Pada umumnya, pemakaman diselimuti oleh suasana duka dan dihadiri oleh sanak saudara dan rekan sejawat. Namun, tidak bagi Rambu Solo, ritual pemakaman yang dilakukan oleh masyarakat Toraja di Provinsi Sulawesi Selatan. Selain menjadi ritual turun temurun di Tana Toraja, upacara pemakaman tersebut rupanya menarik perhatian wisatawan domestik sekaligus internasional.
Masyarakat Toraja percaya, tanpa upacara adat tersebut maka arwah orang yang meninggal akan memberikan kemalangan bagi keluarga atau kerabat yang ditinggalkannya. Jika tidak diadakan upacara, orang yang meninggal hanya dianggap seperti orang sakit, karenanya masih harus dirawat dan diperlakukan seperti masih hidup dengan menyediakan makanan, minuman, sirih, dan sesajian lainnya. Umumnya, jenazah tersebut disimpan dalam tongkonan (rumah leluhur) dan dibalut kain kafan hingga pelaksanaan Rambu Solo tiba.
Yang cukup menarik perhatian wisatawan dari Rambu Solo adalah proses penyembelihan kurban. Bagi kalangan bangsawan yang mengadakan upacara, maka mereka memotong kerbau dengan jumlah 24-100 ekor sebagai kurban. Upacara pemotongan ini merupakan salah satu atraksi khas di Tana Toraja karena dilakukan dengan cara menebas leher kerbau dengan parang dalam sekali ayunan.

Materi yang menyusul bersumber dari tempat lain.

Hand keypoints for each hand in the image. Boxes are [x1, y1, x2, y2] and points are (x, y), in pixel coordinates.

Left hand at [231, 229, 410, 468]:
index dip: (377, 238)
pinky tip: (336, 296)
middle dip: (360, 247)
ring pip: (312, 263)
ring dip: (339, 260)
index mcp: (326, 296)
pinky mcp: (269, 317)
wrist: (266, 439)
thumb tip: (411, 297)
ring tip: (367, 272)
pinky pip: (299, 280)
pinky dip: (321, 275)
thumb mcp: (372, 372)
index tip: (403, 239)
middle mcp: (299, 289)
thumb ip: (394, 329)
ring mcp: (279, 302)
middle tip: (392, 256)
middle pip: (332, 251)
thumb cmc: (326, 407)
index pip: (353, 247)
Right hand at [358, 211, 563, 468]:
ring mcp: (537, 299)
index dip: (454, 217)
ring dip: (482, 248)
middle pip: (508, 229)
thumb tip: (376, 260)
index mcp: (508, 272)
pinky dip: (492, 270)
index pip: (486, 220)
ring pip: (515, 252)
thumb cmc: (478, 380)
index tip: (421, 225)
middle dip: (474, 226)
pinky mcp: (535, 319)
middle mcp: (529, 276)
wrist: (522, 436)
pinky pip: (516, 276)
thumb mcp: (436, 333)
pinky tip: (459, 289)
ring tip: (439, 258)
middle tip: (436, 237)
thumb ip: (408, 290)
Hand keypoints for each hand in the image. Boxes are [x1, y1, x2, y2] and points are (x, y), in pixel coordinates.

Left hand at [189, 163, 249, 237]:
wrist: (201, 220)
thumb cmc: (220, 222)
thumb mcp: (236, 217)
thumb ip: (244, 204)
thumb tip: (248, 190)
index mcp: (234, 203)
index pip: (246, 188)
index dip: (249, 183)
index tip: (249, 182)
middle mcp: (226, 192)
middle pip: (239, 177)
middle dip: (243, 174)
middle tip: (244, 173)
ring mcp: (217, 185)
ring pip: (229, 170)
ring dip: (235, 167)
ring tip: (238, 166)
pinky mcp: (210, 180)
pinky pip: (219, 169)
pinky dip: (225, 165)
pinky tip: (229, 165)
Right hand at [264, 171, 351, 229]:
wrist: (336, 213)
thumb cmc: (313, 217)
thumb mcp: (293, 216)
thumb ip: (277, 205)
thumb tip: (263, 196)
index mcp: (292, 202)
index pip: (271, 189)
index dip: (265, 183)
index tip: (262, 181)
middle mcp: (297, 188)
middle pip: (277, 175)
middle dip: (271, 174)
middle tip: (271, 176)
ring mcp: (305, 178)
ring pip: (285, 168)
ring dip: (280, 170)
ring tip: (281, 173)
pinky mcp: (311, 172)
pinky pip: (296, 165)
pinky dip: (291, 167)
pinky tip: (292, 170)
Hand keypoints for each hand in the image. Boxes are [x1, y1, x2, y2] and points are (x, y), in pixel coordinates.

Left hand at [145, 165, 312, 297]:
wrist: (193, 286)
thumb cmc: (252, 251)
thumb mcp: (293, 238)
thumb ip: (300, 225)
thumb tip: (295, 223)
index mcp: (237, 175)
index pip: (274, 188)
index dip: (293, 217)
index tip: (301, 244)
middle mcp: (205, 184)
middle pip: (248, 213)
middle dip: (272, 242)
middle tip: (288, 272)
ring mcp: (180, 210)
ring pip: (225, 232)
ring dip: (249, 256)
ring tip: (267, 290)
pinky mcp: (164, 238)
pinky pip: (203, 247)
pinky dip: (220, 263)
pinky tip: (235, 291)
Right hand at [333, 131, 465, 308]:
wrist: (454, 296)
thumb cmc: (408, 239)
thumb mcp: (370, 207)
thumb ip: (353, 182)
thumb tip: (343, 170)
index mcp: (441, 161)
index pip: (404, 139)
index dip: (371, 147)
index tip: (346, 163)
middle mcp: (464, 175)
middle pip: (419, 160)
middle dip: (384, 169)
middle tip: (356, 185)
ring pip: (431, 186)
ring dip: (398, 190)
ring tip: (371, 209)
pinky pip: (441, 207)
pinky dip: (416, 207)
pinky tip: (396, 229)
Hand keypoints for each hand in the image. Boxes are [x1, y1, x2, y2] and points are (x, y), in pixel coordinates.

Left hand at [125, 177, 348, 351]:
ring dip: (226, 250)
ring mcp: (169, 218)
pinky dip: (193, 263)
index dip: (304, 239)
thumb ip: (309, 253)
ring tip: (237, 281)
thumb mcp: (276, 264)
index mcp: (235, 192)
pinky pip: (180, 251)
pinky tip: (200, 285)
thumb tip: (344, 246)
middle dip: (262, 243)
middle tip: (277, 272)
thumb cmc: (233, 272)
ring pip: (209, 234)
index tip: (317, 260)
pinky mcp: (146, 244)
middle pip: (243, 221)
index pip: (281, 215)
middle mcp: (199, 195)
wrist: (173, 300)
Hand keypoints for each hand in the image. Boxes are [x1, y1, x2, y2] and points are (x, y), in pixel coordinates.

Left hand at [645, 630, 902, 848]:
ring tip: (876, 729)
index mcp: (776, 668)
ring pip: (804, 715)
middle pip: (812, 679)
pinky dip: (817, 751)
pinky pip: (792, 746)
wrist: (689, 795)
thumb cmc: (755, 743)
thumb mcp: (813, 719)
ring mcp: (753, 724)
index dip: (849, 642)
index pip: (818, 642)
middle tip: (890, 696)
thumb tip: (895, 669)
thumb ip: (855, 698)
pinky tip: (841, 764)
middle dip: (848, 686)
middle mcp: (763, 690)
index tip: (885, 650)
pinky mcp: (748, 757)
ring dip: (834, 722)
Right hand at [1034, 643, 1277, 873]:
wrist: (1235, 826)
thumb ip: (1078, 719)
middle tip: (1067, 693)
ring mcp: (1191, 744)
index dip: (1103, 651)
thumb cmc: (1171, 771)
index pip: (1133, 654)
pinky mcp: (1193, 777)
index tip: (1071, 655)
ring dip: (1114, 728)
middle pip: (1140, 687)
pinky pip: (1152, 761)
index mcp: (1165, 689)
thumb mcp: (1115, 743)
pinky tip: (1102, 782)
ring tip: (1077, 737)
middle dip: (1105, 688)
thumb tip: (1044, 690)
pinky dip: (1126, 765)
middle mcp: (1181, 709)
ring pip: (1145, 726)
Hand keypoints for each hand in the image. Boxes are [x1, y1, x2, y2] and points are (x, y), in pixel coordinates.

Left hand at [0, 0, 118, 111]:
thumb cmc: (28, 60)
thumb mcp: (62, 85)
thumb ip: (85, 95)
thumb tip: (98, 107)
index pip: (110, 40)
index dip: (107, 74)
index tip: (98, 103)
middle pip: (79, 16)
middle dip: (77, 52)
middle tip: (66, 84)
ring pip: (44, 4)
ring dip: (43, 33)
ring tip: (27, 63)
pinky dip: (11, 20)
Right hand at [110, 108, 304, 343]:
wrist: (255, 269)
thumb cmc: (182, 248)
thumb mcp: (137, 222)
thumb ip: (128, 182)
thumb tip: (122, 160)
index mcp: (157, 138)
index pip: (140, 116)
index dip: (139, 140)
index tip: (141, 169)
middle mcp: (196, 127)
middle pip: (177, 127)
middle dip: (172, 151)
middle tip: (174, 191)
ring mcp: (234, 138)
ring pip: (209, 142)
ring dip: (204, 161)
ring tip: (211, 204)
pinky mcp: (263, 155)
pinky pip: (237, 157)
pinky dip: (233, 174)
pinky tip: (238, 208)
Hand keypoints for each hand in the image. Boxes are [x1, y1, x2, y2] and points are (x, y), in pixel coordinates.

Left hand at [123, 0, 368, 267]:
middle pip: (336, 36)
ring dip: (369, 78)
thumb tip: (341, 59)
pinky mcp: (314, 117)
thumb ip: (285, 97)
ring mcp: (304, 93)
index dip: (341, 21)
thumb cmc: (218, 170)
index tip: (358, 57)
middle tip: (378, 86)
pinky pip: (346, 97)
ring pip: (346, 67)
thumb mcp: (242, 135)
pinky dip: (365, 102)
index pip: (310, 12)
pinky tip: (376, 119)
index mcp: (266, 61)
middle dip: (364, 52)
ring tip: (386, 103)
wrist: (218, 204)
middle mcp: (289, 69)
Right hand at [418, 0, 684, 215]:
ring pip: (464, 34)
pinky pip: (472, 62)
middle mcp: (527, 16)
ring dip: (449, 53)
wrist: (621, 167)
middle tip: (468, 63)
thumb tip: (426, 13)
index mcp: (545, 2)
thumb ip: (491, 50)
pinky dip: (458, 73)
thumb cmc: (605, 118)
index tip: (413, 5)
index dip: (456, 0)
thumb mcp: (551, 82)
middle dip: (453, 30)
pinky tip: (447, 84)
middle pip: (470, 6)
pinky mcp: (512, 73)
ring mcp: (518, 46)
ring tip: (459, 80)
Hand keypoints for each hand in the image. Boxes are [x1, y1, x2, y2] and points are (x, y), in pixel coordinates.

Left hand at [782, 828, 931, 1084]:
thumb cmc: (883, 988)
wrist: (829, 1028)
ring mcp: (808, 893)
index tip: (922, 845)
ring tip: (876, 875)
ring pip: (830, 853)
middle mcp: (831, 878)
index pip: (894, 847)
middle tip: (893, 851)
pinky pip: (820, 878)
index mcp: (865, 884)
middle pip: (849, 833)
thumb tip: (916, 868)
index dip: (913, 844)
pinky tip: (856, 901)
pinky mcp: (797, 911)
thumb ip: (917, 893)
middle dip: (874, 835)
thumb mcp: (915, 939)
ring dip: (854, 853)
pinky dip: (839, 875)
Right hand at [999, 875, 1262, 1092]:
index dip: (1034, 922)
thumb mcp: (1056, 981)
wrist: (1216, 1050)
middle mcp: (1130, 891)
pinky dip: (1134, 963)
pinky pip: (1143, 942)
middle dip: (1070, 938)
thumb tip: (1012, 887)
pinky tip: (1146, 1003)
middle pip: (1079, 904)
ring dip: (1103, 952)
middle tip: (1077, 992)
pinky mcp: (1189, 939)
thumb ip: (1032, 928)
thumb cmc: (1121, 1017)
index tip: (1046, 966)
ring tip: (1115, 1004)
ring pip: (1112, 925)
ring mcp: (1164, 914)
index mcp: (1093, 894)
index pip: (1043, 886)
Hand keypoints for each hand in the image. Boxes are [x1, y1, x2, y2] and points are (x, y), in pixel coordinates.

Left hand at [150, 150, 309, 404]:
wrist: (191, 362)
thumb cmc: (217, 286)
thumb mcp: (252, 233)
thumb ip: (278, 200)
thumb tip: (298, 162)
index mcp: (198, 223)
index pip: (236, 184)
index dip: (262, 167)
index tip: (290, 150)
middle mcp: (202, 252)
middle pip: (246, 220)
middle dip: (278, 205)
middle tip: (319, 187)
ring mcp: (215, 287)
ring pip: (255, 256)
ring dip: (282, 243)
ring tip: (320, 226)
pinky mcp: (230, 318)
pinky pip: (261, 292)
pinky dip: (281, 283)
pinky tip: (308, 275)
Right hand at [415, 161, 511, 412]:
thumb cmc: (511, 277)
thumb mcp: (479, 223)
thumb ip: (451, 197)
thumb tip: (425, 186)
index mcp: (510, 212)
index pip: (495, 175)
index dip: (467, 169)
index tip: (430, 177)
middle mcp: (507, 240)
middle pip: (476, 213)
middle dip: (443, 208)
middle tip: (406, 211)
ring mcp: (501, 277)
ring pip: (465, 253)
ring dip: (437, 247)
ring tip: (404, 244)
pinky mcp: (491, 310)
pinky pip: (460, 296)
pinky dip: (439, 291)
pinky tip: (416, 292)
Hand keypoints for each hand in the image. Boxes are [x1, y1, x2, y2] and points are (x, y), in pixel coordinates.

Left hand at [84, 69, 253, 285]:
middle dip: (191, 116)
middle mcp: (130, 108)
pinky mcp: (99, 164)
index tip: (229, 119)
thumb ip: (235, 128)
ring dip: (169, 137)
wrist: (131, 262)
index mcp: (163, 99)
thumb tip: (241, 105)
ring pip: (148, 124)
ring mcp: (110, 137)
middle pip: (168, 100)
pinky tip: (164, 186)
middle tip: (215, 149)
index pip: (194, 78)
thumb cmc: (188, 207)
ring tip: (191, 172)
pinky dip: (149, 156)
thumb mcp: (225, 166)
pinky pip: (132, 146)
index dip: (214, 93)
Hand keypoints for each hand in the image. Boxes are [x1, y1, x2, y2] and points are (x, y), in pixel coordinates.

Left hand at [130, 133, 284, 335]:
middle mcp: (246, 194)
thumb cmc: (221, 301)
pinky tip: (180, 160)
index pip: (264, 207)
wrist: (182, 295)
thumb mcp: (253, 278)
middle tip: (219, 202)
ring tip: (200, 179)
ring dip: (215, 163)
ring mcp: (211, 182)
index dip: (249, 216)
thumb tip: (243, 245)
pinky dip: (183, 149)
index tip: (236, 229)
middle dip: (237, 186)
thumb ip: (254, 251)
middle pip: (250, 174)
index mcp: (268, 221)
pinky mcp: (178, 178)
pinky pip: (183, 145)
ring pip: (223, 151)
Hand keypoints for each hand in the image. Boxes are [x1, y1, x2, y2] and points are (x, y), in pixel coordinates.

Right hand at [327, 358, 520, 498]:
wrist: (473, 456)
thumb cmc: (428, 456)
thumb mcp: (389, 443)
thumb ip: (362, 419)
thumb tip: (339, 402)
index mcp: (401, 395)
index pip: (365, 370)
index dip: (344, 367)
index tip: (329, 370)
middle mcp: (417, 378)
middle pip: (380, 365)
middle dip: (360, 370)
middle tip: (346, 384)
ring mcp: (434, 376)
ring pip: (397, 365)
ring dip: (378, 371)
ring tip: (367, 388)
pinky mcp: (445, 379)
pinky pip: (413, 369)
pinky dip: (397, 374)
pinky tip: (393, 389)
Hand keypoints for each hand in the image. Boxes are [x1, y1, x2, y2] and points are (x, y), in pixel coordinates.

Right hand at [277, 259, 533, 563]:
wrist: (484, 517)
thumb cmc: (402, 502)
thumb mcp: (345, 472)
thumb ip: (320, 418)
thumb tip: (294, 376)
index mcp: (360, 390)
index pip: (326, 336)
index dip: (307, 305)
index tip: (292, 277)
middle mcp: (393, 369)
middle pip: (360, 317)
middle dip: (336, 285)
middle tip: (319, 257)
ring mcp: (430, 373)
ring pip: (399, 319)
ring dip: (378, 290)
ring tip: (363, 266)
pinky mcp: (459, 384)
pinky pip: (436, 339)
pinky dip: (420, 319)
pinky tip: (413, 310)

Selain itu, ada prosesi Pasilaga Tedong atau adu kerbau. Acara ini bertujuan untuk memberikan hiburan kepada keluarga yang berduka. Menurut Dinas Kebudayaan dan Pariwisata (Disbudpar) Toraja Utara, puncak kegiatan Rambu Solo yang dapat didatangi wisatawan selalu dijadwalkan pada bulan Juli hingga Agustus.